## EXERCISE 1
In the article on Algerian insurgents, in which state was Lucia Garofalo arrested?
## EXERCISE 2
Continue the article on Algerian insurgents from where it stops.
--- PROVIDED PASSAGE Enclosed Below ---
World Tribune.com

U.S. concerned Algerian insurgents exporting terror

SPECIAL TO WORLD TRIBUNE.COM
Tuesday, December 28, 1999

WASHINGTON -- Officials are exploring whether the Islamic insurgency in Algeria has been exported to the United States.

Law enforcement sources said an aim of counterterrorism and intelligence agencies is to determine whether Algerian native Ahmed Ressam, arrested on Dec. 14 with explosives on the Canadian border, was part of an Islamic terrorism network linked to Algerian insurgents.

Five days later, a Canadian woman, identified as Lucia Garofalo, with ties to Algerian terrorists was arrested in Vermont. U.S. intelligence has connected Ms. Garofalo to the Algerian Islamic League, the Vermont state attorney's office said.

The concern is that Algerian terrorists and their supporters left France to Quebec and renewed their networks. The sources said these networks are largely inactive, but ready to launch attacks if ordered.

The question is whether Saudi billionaire fugitive Osama Bin Laden used his connections with the Algerians to order attacks in the United States. Many of the Algerians and their supporters fought in Afghanistan against the Soviet Union in the 1980s and are believed to have expertise in weapons and explosives.
--- End of Enclosed PROVIDED PASSAGE ---
--- DATA EXCERPTS Enclosed Below ---
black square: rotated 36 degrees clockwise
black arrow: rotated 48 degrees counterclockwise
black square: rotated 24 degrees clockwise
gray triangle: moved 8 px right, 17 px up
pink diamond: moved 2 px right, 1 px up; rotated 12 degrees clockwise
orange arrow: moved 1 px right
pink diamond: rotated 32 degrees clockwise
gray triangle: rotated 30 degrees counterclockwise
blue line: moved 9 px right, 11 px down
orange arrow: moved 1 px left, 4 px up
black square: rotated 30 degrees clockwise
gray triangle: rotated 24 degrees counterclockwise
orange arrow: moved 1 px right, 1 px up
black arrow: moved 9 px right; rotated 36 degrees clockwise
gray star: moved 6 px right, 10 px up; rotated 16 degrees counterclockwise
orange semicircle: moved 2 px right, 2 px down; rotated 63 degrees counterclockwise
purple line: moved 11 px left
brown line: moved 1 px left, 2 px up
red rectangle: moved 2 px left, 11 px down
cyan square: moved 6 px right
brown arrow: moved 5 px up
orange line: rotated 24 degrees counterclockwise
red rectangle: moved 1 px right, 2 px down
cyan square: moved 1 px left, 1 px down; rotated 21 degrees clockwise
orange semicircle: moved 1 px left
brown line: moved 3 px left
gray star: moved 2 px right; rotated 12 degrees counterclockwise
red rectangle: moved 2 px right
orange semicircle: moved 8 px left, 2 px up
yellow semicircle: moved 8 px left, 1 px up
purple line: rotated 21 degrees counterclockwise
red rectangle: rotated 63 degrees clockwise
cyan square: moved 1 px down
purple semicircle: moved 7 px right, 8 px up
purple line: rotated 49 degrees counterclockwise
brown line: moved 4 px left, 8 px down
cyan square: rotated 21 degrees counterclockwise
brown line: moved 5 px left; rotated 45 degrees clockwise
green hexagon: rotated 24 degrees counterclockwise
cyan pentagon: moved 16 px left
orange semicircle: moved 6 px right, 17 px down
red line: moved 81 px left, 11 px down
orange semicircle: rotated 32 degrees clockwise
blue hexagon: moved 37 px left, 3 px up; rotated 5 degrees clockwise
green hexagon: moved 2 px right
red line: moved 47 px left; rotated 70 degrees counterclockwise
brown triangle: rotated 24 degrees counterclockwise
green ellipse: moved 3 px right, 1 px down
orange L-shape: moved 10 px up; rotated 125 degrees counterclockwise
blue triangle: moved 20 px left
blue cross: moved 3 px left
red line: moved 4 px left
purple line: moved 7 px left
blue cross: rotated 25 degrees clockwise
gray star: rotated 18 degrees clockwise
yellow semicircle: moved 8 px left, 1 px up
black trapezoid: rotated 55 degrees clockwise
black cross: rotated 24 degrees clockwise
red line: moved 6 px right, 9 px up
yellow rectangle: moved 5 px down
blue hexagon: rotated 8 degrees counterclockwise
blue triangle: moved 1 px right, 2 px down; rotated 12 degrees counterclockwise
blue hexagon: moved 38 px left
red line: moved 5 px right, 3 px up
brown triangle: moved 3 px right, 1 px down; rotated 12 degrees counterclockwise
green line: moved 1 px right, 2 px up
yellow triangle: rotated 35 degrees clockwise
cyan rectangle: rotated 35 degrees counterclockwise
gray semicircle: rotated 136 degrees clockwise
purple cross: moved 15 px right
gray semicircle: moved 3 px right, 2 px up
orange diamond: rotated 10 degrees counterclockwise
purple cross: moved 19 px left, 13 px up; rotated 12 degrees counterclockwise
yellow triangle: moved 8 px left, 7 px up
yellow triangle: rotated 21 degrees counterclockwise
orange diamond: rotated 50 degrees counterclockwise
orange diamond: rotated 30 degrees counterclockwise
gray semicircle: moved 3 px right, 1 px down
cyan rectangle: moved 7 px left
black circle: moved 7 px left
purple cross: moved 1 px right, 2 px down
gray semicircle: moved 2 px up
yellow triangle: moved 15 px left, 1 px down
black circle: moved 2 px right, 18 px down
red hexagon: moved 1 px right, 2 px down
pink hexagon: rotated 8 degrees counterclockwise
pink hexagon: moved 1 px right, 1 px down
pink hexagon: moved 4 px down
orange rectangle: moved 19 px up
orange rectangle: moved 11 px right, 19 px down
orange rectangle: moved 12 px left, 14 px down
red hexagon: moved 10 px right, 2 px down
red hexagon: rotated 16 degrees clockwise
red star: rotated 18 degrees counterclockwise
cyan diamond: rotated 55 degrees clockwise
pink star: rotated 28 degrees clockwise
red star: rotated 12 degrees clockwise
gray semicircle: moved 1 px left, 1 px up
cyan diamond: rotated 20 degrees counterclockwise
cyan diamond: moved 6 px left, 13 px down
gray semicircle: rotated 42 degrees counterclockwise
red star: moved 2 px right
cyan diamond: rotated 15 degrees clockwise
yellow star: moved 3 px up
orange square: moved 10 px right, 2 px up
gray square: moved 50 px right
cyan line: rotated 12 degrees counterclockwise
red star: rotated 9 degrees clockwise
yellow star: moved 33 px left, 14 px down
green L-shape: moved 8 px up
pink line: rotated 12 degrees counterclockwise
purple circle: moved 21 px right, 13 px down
--- End of Enclosed DATA EXCERPTS ---
## RESPONSE AREA 1
Vermont

## RESPONSE AREA 2
The London-based A-Sharq Al Awsat daily reported on Saturday that about 100 people in the United States are under surveillance for suspected terrorist activities. The newspaper said once every two weeks a panel that includes seven judges from around the country updates the list of those under surveillance.

New information has arrived from Canada that raises Ressman's connection with Bin Laden. Sources said Ressam was trained in the early 1990s in Afghanistan and was probably connected to Bin Laden.

French sources involved in the Ressam investigation have linked him to Fateh Kamel, an Algerian imprisoned in Paris since April. Kamel, who once lived in Canada, is suspected of being a leader of Islamic militants in northern France that robbed banks to finance fundamentalist activities. The gang was believed to have been disbanded in 1996 after four of its members were killed in a shootout with police.

For his part, Ressam has pleaded innocent to all charges in a federal court in Seattle.

A key suspect in the U.S. investigation into any GIA link to Ressam is Said Atmani. He is thought to be connected to the former French criminal gang and in 1998 was expelled from Canada to Bosnia.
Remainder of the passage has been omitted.